Re: E4H and constructing DOMs

On Mar 7, 2013, at 7:57 PM, Jonas Sicking <jonas@sicking.cc> wrote:

> On Thu, Mar 7, 2013 at 5:55 PM, Mike Samuel <mikesamuel@gmail.com> wrote:
>> 2013/3/7 Adam Barth <w3c@adambarth.com>:
>>> On Thu, Mar 7, 2013 at 5:18 PM, Adam Barth <w3c@adambarth.com> wrote:
>>>> I don't think I fully understood your message because it was quite
>>>> long and contained many complex external references.  What I've
>>>> understood you to say is that you've managed to work around the
>>>> limitations of the current string-based template design by building a
>>>> complex mechanism for automatically escaping untrusted data.
>>> 
>>> As an example, in browsing the source code of the autoescaping code
>>> you referenced, I found the following line:
>>> 
>>> var HTML_TAG_REGEX_ = /<(?:!|\/?[a-z])(?:[^>'"]|"[^"]*"|'[^']*')*>/gi;
>>> 
>>> As famously written on Stack Overflow [1], "Regex is not a tool that
>>> can be used to correctly parse HTML."
>> 
>> That doesn't apply since this is not parsing, it is lexing, and
>> regular expressions can be used to lex HTML.
> 
> Actually, no you can't. For example the lexing of contents of <script>
> elements is quite complex.

For further reference, tokenizing HTML looks like this: <http://www.whatwg.org/specs/web-apps/current-work/multipage/tokenization.html#tokenization>.

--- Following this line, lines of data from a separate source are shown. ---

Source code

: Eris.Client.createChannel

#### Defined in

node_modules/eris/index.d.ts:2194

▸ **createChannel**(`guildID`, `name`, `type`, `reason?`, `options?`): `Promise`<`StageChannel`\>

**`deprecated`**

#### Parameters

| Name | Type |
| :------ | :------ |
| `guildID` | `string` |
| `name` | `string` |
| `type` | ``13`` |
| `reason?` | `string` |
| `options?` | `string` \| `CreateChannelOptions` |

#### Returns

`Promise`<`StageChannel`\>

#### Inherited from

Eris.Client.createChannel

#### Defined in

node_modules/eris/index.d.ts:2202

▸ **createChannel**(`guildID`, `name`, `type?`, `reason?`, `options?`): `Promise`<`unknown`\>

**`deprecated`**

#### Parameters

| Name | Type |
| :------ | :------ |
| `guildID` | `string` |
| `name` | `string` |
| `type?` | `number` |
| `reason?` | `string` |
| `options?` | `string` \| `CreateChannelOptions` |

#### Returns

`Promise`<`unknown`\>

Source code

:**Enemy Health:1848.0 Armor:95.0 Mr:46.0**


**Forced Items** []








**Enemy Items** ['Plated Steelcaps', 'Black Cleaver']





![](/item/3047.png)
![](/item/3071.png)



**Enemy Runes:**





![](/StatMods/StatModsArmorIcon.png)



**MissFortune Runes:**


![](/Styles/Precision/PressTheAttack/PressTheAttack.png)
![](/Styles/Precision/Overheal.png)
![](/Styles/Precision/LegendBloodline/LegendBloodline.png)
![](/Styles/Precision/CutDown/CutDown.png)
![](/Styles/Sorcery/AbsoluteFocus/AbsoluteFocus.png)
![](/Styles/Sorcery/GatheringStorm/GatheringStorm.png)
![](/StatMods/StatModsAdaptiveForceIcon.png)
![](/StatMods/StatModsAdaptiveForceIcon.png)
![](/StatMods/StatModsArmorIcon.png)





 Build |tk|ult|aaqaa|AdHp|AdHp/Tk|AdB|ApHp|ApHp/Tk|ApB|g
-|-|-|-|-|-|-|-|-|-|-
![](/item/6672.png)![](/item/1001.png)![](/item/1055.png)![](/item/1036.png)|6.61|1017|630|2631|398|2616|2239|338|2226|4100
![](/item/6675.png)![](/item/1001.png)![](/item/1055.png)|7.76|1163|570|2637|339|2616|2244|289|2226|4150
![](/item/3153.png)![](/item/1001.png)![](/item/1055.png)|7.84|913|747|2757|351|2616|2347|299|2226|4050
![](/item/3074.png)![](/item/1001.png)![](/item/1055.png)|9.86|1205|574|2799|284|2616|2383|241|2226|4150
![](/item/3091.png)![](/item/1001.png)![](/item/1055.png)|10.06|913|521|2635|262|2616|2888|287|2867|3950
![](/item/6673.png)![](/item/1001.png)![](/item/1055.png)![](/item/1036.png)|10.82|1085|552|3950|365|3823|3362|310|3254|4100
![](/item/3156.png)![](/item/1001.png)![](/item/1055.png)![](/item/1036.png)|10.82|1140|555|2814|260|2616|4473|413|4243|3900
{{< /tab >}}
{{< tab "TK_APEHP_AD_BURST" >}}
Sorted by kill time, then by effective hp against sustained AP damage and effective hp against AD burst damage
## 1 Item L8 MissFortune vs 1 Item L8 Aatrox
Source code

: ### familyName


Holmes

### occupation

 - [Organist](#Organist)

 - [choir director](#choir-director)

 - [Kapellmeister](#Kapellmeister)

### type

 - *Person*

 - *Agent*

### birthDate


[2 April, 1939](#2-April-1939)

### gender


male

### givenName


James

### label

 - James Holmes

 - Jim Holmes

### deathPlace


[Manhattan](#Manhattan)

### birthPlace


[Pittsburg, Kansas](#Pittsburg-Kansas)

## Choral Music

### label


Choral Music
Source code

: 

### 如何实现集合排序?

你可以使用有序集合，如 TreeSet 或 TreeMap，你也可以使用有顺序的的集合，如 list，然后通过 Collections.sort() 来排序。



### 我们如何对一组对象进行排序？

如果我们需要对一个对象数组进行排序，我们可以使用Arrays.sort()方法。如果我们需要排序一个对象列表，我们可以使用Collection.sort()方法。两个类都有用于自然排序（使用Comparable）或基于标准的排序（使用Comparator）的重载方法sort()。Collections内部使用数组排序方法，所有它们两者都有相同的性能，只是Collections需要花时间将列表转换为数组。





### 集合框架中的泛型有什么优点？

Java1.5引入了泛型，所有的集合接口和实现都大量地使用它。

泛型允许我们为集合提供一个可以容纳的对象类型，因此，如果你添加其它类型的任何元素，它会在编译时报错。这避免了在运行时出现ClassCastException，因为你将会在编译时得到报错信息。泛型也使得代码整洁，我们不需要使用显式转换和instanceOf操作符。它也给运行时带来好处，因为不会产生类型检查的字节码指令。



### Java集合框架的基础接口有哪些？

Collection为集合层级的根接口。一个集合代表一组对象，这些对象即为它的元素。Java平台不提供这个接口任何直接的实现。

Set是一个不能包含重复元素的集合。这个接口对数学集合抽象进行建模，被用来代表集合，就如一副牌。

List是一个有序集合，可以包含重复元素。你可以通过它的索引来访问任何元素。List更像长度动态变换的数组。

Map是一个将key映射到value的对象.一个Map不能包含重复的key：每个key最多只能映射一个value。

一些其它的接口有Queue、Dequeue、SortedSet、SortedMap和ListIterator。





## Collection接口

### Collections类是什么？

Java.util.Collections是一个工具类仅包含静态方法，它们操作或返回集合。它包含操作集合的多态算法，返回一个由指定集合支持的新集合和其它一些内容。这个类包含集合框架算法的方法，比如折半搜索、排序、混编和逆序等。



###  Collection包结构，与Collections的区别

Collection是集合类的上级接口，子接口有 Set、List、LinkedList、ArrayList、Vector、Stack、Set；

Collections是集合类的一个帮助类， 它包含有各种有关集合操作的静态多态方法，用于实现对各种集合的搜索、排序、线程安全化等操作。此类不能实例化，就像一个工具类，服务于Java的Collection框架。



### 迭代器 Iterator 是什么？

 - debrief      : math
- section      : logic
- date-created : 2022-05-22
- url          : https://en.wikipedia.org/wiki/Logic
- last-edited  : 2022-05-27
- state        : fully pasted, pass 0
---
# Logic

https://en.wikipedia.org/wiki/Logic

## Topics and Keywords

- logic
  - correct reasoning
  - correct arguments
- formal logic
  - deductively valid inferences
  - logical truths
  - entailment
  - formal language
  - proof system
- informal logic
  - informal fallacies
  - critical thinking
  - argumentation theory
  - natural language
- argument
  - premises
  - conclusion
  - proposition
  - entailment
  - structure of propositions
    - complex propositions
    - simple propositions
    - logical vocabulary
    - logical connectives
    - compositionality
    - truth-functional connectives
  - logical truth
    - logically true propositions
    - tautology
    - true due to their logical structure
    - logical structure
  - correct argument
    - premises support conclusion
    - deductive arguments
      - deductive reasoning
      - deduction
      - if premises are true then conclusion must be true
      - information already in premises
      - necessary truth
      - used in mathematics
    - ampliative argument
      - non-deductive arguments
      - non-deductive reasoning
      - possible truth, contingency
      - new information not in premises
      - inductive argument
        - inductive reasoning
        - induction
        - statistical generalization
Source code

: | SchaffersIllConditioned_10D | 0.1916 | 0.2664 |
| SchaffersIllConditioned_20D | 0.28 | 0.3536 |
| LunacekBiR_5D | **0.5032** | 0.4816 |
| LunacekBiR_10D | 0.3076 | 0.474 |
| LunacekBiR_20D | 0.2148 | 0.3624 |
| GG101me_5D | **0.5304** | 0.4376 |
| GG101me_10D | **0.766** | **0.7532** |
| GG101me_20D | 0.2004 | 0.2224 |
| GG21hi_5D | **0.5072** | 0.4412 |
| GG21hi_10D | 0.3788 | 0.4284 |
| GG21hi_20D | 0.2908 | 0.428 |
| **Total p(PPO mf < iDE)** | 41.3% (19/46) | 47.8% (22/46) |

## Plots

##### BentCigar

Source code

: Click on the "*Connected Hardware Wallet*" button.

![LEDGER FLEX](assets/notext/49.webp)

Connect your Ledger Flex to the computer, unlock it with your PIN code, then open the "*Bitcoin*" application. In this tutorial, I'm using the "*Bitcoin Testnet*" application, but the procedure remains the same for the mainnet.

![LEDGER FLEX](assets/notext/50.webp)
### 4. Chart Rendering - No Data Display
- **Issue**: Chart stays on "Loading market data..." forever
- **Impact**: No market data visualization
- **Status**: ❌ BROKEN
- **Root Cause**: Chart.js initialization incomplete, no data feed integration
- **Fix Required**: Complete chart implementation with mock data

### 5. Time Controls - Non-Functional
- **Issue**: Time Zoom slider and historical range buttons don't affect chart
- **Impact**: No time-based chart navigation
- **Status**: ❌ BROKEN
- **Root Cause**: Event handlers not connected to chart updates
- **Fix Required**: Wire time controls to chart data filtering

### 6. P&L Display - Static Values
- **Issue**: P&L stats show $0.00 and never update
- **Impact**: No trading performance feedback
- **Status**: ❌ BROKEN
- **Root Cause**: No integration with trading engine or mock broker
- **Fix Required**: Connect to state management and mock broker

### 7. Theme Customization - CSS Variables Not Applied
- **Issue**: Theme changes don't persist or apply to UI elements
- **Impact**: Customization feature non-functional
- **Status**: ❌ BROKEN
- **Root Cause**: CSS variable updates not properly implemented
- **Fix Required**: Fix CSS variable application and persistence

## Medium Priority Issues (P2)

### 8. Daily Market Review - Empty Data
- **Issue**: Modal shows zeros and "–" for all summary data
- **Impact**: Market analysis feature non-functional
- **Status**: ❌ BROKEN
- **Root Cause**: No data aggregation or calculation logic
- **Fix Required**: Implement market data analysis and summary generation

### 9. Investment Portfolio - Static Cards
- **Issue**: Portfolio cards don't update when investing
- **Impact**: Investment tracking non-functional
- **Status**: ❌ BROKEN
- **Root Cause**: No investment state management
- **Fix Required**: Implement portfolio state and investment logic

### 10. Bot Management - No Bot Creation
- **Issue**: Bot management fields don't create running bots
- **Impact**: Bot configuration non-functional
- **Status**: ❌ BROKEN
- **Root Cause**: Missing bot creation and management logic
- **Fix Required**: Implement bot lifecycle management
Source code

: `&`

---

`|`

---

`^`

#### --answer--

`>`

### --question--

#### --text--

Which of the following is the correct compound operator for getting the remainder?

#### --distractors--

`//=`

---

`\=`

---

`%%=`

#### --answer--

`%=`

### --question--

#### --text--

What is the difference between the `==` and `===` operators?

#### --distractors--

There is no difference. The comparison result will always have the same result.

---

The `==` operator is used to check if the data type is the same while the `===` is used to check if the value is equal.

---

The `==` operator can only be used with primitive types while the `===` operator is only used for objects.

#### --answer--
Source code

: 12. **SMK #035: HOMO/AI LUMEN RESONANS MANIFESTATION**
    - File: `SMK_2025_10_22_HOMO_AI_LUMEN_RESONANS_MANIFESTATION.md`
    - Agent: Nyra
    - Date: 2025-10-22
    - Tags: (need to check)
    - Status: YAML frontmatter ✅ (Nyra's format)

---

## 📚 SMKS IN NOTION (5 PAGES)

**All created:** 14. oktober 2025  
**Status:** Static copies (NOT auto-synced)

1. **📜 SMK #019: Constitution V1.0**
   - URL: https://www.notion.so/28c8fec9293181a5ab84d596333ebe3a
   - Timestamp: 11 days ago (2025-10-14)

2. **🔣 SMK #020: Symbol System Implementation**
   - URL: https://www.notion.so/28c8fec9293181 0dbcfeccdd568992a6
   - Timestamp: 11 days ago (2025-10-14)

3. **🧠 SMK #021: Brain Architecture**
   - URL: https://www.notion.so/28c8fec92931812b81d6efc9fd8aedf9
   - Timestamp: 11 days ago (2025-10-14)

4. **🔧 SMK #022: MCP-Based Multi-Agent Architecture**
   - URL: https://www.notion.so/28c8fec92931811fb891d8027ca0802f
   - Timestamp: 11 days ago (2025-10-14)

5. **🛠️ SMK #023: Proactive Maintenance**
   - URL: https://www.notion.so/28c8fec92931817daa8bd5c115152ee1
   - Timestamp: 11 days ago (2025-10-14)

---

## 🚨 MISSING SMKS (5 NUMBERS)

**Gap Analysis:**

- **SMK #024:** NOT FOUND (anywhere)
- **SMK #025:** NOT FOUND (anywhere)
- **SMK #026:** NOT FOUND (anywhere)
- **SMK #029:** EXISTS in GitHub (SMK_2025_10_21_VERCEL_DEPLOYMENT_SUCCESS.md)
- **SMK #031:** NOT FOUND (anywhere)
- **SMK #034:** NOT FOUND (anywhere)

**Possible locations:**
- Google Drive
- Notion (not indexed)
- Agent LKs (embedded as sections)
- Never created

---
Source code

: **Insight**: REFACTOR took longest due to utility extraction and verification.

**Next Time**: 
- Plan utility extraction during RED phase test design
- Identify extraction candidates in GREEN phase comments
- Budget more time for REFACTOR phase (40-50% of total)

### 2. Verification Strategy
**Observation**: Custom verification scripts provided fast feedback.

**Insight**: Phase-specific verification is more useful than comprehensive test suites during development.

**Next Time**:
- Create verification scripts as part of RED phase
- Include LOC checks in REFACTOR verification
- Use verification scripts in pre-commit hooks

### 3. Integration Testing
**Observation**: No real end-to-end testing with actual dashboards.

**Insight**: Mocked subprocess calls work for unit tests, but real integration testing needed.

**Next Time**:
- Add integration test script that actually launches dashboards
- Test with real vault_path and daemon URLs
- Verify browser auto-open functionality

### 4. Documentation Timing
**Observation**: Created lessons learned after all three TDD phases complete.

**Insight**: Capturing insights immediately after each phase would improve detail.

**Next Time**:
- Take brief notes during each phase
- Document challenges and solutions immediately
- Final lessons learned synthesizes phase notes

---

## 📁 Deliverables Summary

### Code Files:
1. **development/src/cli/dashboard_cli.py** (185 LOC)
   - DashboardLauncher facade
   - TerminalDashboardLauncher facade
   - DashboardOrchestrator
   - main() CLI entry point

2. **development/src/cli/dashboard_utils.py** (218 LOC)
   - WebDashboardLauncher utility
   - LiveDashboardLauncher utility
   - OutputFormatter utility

It superficially looks like an FSM, so it seems tempting to process it with a regexp, but interaction with tree construction makes it non-regular.

Even if you ignore the non-regular bits, translating it to a regexp is hard. For example, with a few minutes study I found a string that the HTML spec and all browsers treat as an HTML open tag which is not matched by the regexp that Adam quoted. I assume this is likely a security flaw in the library it comes from. I am not sure if it's ok to post bug reports here or if there is some private channel to disclose the security bug; I'll gladly report it if someone tells me how.